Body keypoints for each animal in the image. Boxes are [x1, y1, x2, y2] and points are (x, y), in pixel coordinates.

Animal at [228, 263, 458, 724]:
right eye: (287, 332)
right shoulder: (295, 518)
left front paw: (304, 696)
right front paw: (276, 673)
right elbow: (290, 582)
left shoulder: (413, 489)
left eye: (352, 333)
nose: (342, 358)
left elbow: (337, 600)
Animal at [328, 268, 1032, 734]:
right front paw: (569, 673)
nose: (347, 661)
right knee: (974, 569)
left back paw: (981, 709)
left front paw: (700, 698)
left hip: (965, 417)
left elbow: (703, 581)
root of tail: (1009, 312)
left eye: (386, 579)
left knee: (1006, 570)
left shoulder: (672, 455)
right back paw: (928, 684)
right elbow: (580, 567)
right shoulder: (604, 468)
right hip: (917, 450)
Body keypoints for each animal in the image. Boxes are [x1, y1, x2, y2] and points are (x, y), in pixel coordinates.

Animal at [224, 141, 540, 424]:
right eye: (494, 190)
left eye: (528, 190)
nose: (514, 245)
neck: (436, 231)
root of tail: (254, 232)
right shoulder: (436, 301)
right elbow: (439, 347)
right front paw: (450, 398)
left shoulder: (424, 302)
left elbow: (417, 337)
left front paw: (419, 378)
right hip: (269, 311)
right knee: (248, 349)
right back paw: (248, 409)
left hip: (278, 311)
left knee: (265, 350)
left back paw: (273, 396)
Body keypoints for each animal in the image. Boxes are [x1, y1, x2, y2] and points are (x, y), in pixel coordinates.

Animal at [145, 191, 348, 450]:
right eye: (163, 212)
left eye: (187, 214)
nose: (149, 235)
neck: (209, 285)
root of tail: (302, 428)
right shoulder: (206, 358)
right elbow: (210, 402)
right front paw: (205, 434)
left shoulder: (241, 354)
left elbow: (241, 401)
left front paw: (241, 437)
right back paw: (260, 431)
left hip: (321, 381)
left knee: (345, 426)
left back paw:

☆ ☆ ☆ ☆ ☆ ☆ ☆

Every line from the top of the material through the line containing "right front paw: (276, 673)" must be transcribed exactly, and no other line may appear.

Body keypoints for each animal in the image. Boxes are [x1, y1, x2, y2] and points are (x, y), in pixel coordinates.

Animal at [228, 263, 458, 724]:
right eye: (287, 332)
right shoulder: (295, 518)
left front paw: (304, 696)
right front paw: (276, 673)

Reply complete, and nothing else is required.